Филимон согласен: меньше хлопот.
Поздним вечером приехали в Даурск. Дуня спросила прохожую бабу: нет ли в селе белых или красных. Ни тех, ни других. Тихо.
На ночлег остановились в зажиточном доме – у Дуни водилось золотишко, и она не поскупилась – пятнадцатирублевый империал положила на ладонь хозяина за ночлег, угощенье и мешок овса для коней. У Филимона даже в ноздрях завертело от такой щедрости! Мыслимое дело – империал! Он за полтора года скопил трудом праведным и хитрым всего-навсего десяток империалов и пачку николаевок, столь же ненадежных и неустойчивых, как беспрестанно меняющиеся власти. А золото, оно завсегда останется золотом, Подумал – сколько же заплатит Евдокия Елизаровна самому Филимону? Или сунет кукиш под нос?
Хозяин с хозяюшкой расщедрились – поросенка прирезали и целиком зажарили для знатной гостьи с ее рыжебородым ямщиком, самогонкой угостили, и Филимон Прокопьевич не отказался – пропустил огненную чарочку.
В застолье разговор шел про красных и белых. Когда же кончится несусветная круговерть?
– Как жить таперича? – спрашивал дотошный хозяин, догадавшись, что гостья с империалами не иначе, как от белых пробирается в Минусинск, чтоб разведать, нет ли где прорехи у красных? – Откуда они взялись, эти красные? Ежли, как вот щетинкинцы, так это же, господи прости, голь перекатная, ачинская, поселенческая. Добра от них не ждать.
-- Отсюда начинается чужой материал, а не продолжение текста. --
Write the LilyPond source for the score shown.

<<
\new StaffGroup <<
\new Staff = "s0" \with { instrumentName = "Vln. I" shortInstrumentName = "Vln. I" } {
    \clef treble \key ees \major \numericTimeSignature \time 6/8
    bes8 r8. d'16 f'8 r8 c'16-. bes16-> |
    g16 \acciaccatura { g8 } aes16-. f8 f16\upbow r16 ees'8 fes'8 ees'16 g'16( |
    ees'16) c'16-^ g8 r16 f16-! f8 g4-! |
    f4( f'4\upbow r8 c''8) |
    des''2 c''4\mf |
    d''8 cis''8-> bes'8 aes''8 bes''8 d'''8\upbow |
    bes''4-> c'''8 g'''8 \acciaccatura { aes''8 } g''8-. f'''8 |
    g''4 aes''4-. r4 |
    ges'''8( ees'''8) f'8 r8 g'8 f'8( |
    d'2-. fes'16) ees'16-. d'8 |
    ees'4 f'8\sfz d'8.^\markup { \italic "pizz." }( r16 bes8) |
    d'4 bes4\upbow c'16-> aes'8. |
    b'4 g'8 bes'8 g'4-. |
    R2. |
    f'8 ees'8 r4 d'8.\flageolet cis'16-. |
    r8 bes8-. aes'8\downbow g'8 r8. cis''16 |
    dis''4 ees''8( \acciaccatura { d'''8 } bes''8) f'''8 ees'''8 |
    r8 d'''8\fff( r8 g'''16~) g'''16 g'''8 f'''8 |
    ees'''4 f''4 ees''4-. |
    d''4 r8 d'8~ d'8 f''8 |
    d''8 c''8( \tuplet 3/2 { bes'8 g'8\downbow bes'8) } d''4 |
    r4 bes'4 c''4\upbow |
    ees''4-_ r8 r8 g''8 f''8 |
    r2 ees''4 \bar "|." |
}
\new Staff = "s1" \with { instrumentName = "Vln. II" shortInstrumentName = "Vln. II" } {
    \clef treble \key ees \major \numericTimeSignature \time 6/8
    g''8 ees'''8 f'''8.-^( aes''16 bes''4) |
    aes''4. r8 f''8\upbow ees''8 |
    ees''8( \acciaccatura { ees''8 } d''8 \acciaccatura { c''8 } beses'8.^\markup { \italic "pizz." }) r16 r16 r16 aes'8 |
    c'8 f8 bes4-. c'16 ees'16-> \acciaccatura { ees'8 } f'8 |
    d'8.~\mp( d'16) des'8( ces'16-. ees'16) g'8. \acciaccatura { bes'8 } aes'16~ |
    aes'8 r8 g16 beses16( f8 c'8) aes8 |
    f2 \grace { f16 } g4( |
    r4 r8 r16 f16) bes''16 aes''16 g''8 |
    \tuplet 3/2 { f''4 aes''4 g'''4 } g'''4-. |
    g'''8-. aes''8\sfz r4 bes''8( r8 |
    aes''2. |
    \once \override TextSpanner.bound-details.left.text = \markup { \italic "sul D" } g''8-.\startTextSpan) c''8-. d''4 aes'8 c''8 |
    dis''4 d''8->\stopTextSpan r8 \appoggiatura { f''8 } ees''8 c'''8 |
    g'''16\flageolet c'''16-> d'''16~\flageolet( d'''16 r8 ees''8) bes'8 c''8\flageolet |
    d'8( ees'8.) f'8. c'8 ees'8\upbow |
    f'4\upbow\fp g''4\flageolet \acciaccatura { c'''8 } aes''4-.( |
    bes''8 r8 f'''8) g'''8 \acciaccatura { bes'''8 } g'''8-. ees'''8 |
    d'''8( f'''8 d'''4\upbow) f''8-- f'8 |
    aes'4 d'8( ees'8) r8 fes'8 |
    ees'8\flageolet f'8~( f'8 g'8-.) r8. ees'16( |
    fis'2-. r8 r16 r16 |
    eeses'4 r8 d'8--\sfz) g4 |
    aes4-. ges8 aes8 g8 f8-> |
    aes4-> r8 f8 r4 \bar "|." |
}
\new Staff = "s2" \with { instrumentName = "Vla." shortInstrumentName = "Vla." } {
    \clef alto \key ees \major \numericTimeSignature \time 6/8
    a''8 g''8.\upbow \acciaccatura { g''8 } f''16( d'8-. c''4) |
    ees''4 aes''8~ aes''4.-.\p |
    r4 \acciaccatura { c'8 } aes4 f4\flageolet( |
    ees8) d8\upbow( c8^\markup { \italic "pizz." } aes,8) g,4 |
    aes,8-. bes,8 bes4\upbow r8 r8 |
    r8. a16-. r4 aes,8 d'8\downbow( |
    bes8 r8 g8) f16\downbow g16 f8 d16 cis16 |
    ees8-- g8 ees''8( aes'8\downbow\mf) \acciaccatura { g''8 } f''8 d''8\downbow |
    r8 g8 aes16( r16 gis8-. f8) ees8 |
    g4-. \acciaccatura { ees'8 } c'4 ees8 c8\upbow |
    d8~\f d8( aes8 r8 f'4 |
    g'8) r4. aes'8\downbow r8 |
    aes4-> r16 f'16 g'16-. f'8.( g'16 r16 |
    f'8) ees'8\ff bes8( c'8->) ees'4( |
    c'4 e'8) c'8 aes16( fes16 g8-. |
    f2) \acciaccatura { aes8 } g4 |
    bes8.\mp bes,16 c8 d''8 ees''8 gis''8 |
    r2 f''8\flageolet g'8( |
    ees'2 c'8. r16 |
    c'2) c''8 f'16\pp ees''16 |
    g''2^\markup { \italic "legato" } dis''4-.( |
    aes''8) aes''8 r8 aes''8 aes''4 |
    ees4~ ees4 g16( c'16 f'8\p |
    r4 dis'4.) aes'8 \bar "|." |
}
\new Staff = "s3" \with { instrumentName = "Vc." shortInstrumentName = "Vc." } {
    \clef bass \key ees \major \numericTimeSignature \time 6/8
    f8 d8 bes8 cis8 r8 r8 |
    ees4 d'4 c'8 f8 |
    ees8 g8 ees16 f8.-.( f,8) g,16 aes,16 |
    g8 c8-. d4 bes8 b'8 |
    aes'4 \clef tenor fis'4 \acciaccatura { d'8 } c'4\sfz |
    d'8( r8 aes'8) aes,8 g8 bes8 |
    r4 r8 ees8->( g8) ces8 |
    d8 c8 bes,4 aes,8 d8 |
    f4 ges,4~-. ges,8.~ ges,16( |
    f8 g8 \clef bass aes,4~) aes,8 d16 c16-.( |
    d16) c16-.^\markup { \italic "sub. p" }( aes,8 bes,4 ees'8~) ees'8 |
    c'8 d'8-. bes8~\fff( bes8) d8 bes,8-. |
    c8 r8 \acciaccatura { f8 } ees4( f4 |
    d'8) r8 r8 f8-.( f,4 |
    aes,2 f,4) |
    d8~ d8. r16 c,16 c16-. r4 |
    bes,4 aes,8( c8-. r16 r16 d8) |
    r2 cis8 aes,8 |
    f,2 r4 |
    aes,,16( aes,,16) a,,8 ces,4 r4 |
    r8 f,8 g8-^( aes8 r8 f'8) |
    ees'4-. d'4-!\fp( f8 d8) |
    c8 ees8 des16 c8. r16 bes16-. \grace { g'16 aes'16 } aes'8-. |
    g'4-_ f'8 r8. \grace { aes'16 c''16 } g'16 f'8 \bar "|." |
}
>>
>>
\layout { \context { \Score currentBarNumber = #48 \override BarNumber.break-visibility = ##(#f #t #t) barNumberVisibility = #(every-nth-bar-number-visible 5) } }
В разор введут.
– Истинно в разор, – поддакнул Филя.
– Хотелось бы знать, есть ли сила, чтоб стребить красных полностью?
Филимон Прокопьевич кстати вспомнил:
– Дык во святом апокалипсисе Иоановом сказано, как семь ангелов вструбят в трубы…
– Хватит про трубы и про ангелов, – оборвала Евдокия Елизаровна, поднимаясь из-за стола. – Мы так намерзлись за дорогу, ужас. – А глазами так и режет Филимона под пятки, чтоб не болтал лишку.
Толстенькая старушка-хозяйка отвела гостям горенку – узорчатые половики, божница с иконами, лампадка, свечечки, занавески на трех окошках, бок голландской печи, обтянутой жестью, кровать с пуховой периною и пятью подушками – рай господний!..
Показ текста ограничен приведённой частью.